Text extracted at the page level
——

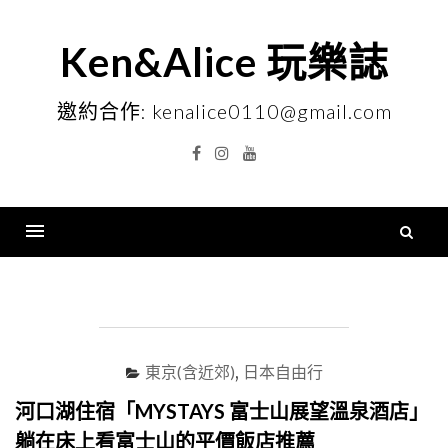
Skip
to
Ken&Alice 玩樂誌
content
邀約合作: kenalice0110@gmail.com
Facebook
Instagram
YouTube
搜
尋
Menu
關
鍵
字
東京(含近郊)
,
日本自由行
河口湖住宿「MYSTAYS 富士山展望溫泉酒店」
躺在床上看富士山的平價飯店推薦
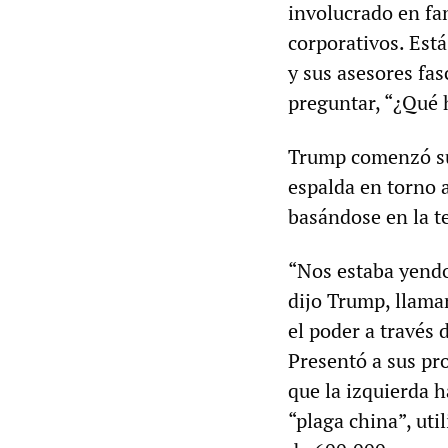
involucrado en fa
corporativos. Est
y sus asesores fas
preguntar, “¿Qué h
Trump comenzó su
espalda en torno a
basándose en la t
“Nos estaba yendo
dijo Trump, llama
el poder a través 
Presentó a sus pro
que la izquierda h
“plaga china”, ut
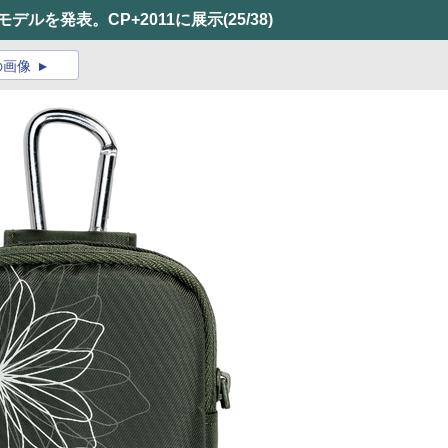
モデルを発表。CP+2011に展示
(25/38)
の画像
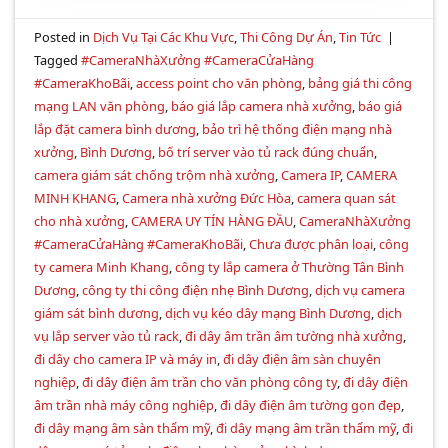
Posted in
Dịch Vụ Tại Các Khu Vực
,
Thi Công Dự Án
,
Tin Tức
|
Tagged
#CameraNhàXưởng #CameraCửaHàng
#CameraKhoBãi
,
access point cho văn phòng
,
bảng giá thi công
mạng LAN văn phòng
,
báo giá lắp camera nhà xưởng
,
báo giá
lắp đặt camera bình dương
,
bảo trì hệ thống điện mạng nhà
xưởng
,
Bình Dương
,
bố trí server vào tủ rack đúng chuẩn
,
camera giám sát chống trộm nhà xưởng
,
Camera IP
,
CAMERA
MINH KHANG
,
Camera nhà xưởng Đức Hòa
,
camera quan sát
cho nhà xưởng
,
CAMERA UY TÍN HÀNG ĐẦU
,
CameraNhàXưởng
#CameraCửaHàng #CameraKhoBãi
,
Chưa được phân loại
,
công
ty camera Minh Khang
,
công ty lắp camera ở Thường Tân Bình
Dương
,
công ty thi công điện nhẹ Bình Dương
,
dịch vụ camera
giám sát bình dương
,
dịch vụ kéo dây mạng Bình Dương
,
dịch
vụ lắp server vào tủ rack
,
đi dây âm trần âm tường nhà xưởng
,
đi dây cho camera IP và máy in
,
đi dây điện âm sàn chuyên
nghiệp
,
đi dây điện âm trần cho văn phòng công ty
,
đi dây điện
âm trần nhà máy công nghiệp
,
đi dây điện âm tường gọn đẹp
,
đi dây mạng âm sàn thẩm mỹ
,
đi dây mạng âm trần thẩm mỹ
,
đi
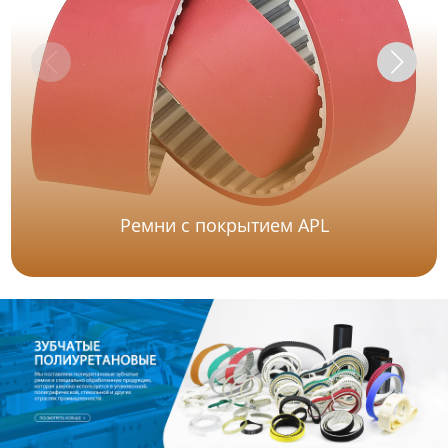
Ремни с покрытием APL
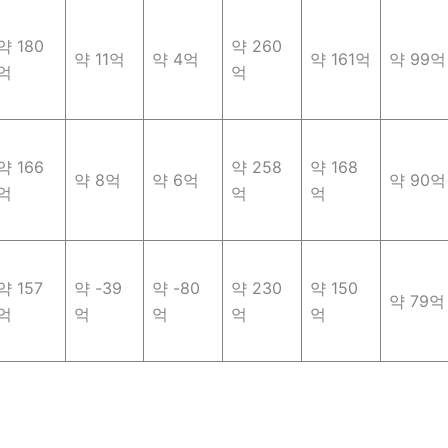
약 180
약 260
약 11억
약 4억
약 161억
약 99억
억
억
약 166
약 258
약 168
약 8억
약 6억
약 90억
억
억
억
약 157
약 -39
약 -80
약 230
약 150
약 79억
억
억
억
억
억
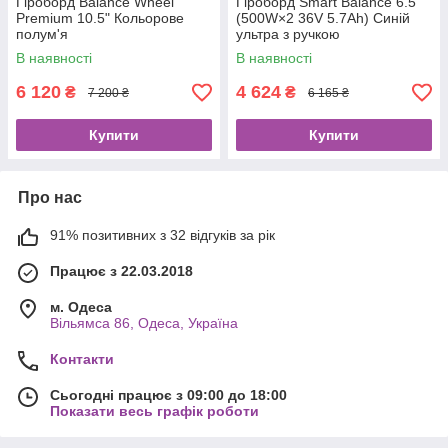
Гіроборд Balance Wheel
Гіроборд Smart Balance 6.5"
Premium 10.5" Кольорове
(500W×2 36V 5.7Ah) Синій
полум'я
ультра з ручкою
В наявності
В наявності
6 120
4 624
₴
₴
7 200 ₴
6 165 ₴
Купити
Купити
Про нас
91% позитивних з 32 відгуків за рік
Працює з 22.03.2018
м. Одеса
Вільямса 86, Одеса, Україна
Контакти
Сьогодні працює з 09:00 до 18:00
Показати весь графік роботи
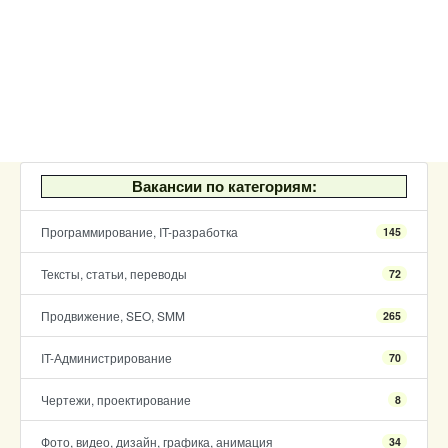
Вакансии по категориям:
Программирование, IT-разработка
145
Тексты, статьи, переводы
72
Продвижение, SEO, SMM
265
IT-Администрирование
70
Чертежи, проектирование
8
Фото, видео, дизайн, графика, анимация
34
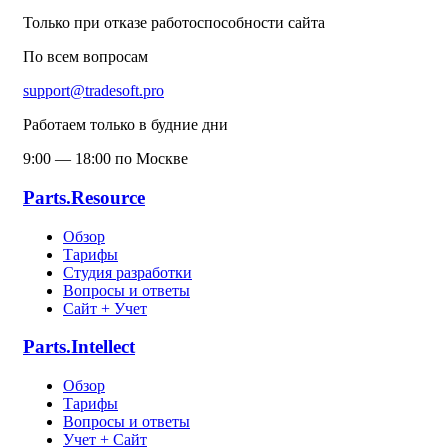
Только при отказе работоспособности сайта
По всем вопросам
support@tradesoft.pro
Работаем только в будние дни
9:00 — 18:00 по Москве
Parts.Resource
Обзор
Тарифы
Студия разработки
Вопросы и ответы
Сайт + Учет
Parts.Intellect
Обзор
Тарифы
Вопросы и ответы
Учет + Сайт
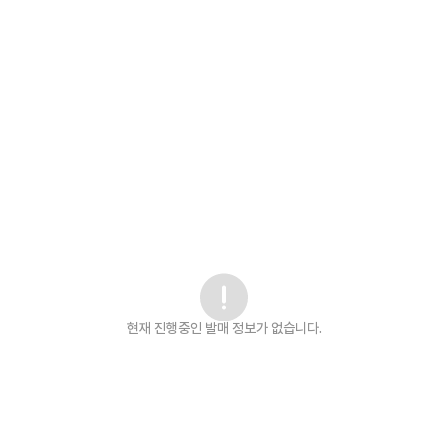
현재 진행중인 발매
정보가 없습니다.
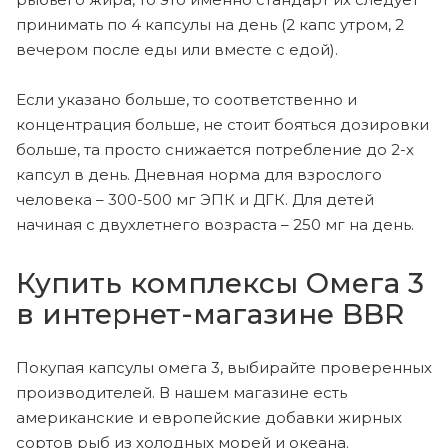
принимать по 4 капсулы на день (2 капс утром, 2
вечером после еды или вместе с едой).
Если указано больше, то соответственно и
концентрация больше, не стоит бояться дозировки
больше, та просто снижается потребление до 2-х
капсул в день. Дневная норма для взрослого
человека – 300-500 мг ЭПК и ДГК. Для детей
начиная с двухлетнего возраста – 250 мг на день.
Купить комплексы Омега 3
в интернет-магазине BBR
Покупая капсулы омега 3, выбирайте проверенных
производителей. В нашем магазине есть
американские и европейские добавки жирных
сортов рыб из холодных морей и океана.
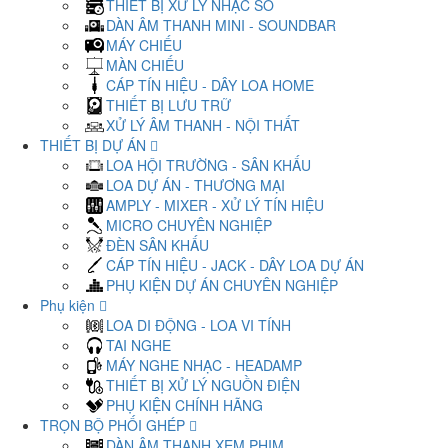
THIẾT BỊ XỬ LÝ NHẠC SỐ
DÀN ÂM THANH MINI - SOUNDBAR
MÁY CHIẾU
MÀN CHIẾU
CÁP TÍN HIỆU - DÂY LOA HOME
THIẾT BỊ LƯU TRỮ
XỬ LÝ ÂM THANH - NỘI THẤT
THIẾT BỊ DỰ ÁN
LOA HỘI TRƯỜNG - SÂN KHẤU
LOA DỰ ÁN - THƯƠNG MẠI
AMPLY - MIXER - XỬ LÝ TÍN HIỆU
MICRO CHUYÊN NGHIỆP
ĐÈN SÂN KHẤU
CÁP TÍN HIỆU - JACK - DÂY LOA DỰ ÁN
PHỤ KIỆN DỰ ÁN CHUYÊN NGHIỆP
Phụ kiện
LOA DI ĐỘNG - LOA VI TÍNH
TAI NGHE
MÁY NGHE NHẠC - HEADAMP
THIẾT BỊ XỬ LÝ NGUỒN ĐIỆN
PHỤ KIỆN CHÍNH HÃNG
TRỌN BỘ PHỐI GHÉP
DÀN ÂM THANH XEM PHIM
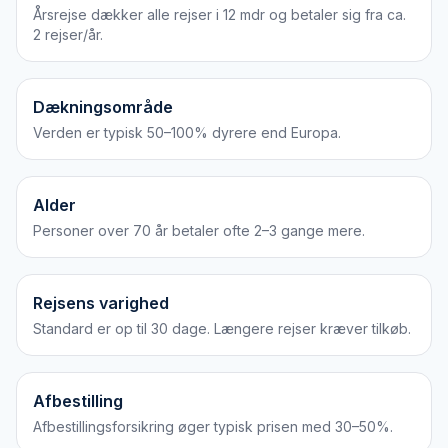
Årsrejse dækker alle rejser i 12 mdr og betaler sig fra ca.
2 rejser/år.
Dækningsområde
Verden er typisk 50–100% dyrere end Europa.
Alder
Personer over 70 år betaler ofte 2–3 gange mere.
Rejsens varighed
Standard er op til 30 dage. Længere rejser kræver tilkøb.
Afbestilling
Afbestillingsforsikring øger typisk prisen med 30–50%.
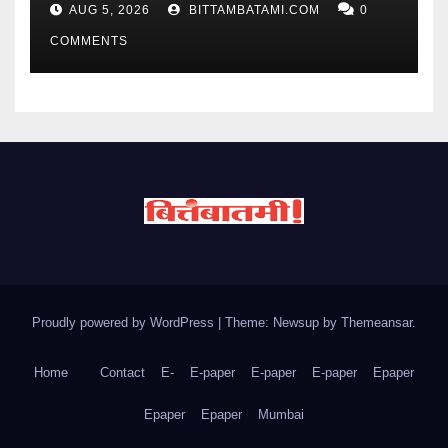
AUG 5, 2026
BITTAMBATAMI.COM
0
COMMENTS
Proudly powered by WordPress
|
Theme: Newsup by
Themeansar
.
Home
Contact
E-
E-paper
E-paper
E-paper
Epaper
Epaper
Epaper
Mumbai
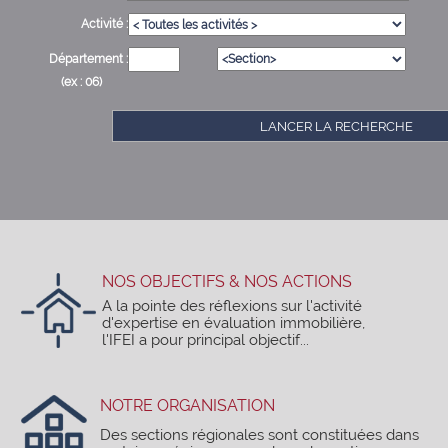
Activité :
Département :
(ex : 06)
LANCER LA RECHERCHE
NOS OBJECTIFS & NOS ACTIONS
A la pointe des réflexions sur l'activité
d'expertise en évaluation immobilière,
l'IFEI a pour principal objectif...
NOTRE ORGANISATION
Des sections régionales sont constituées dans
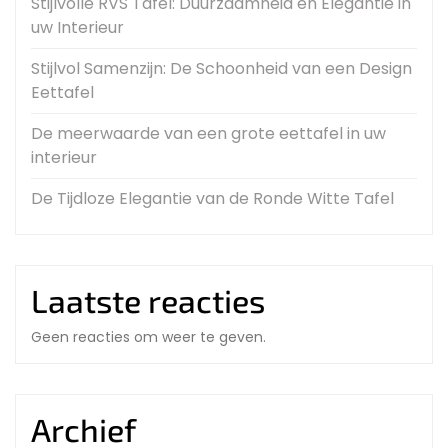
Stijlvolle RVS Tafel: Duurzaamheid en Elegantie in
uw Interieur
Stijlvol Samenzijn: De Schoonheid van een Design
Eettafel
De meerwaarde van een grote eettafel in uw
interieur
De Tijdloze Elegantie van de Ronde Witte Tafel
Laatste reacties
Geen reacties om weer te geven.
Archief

——

• **JOB ITEM**
Repeat every line of the listing above, word for word, for all of it. Leave the pictures out of your answer.

• **RESPONSE TO THIS TASK**
Skip
to
Ken&Alice 玩樂誌
content
邀約合作: kenalice0110@gmail.com
Facebook
Instagram
YouTube
搜
尋
Menu
關
鍵
字
東京(含近郊)
,
日本自由行
河口湖住宿「MYSTAYS 富士山展望溫泉酒店」
躺在床上看富士山的平價飯店推薦
involucrado en fa
corporativos. Est
y sus asesores fas
preguntar, “¿Qué h
Trump comenzó su
espalda en torno a
basándose en la t
“Nos estaba yendo
dijo Trump, llama
el poder a través 
Presentó a sus pro
que la izquierda h
“plaga china”, ut
モデルを発表。CP+2011に展示
(25/38)
の画像
Posted in
Dịch Vụ Tại Các Khu Vực
,
Thi Công Dự Án
,
Tin Tức
|
Tagged
#CameraNhàXưởng #CameraCửaHàng
#CameraKhoBãi
,
access point cho văn phòng
,
bảng giá thi công
mạng LAN văn phòng
,
báo giá lắp camera nhà xưởng
,
báo giá
lắp đặt camera bình dương
,
bảo trì hệ thống điện mạng nhà
xưởng
,
Bình Dương
,
bố trí server vào tủ rack đúng chuẩn
,
camera giám sát chống trộm nhà xưởng
,
Camera IP
,
CAMERA
MINH KHANG
,
Camera nhà xưởng Đức Hòa
,
camera quan sát
cho nhà xưởng
,
CAMERA UY TÍN HÀNG ĐẦU
,
CameraNhàXưởng
#CameraCửaHàng #CameraKhoBãi
,
Chưa được phân loại
,
công
ty camera Minh Khang
,
công ty lắp camera ở Thường Tân Bình
Dương
,
công ty thi công điện nhẹ Bình Dương
,
dịch vụ camera
giám sát bình dương
,
dịch vụ kéo dây mạng Bình Dương
,
dịch
vụ lắp server vào tủ rack
,
đi dây âm trần âm tường nhà xưởng
,
đi dây cho camera IP và máy in
,
đi dây điện âm sàn chuyên
nghiệp
,
đi dây điện âm trần cho văn phòng công ty
,
đi dây điện
âm trần nhà máy công nghiệp
,
đi dây điện âm tường gọn đẹp
,
đi dây mạng âm sàn thẩm mỹ
,
đi dây mạng âm trần thẩm mỹ
,
đi
Ремни с покрытием APL
약 180
약 260
약 11억
약 4억
약 161억
약 99억
억
억
약 166
약 258
약 168
약 8억
약 6억
약 90억
억
억
억
약 157
약 -39
약 -80
약 230
약 150
약 79억
억
억
억
억
억
Гіроборд Balance Wheel
Гіроборд Smart Balance 6.5"
Premium 10.5" Кольорове
(500W×2 36V 5.7Ah) Синій
полум'я
ультра з ручкою
В наявності
В наявності
6 120
4 624
₴
₴
7 200 ₴
6 165 ₴
Купити
Купити
Про нас
91% позитивних з 32 відгуків за рік
Працює з 22.03.2018
м. Одеса
Вільямса 86, Одеса, Україна
Контакти
Сьогодні працює з 09:00 до 18:00
Показати весь графік роботи
Вакансии по категориям:
Программирование, IT-разработка
145
Тексты, статьи, переводы
72
Продвижение, SEO, SMM
265
IT-Администрирование
70
Чертежи, проектирование
8
Фото, видео, дизайн, графика, анимация
34
Только при отказе работоспособности сайта
По всем вопросам
support@tradesoft.pro
Работаем только в будние дни
9:00 — 18:00 по Москве
Parts.Resource
Обзор
Тарифы
Студия разработки
Вопросы и ответы
Сайт + Учет
Parts.Intellect
Обзор
Тарифы
Вопросы и ответы
Учет + Сайт
현재 진행중인 발매
정보가 없습니다.
принимать по 4 капсулы на день (2 капс утром, 2
вечером после еды или вместе с едой).
Если указано больше, то соответственно и
концентрация больше, не стоит бояться дозировки
больше, та просто снижается потребление до 2-х
капсул в день. Дневная норма для взрослого
человека – 300-500 мг ЭПК и ДГК. Для детей
начиная с двухлетнего возраста – 250 мг на день.
Купить комплексы Омега 3
в интернет-магазине BBR
Покупая капсулы омега 3, выбирайте проверенных
производителей. В нашем магазине есть
американские и европейские добавки жирных
сортов рыб из холодных морей и океана.
THIẾT BỊ XỬ LÝ NHẠC SỐ
DÀN ÂM THANH MINI - SOUNDBAR
MÁY CHIẾU
MÀN CHIẾU
CÁP TÍN HIỆU - DÂY LOA HOME
THIẾT BỊ LƯU TRỮ
XỬ LÝ ÂM THANH - NỘI THẤT
THIẾT BỊ DỰ ÁN
LOA HỘI TRƯỜNG - SÂN KHẤU
LOA DỰ ÁN - THƯƠNG MẠI
AMPLY - MIXER - XỬ LÝ TÍN HIỆU
MICRO CHUYÊN NGHIỆP
ĐÈN SÂN KHẤU
CÁP TÍN HIỆU - JACK - DÂY LOA DỰ ÁN
PHỤ KIỆN DỰ ÁN CHUYÊN NGHIỆP
Phụ kiện
LOA DI ĐỘNG - LOA VI TÍNH
TAI NGHE
MÁY NGHE NHẠC - HEADAMP
THIẾT BỊ XỬ LÝ NGUỒN ĐIỆN
PHỤ KIỆN CHÍNH HÃNG
TRỌN BỘ PHỐI GHÉP
DÀN ÂM THANH XEM PHIM
Årsrejse dækker alle rejser i 12 mdr og betaler sig fra ca.
2 rejser/år.
Dækningsområde
Verden er typisk 50–100% dyrere end Europa.
Alder
Personer over 70 år betaler ofte 2–3 gange mere.
Rejsens varighed
Standard er op til 30 dage. Længere rejser kræver tilkøb.
Afbestilling
Afbestillingsforsikring øger typisk prisen med 30–50%.
AUG 5, 2026
BITTAMBATAMI.COM
0
COMMENTS
Proudly powered by WordPress
|
Theme: Newsup by
Themeansar
.
Home
Contact
E-
E-paper
E-paper
E-paper
Epaper
Epaper
Epaper
Mumbai
Activité :
Département :
(ex : 06)
LANCER LA RECHERCHE
NOS OBJECTIFS & NOS ACTIONS
A la pointe des réflexions sur l'activité
d'expertise en évaluation immobilière,
l'IFEI a pour principal objectif...
NOTRE ORGANISATION
Des sections régionales sont constituées dans
Stijlvolle RVS Tafel: Duurzaamheid en Elegantie in
uw Interieur
Stijlvol Samenzijn: De Schoonheid van een Design
Eettafel
De meerwaarde van een grote eettafel in uw
interieur
De Tijdloze Elegantie van de Ronde Witte Tafel
Laatste reacties
Geen reacties om weer te geven.
Archief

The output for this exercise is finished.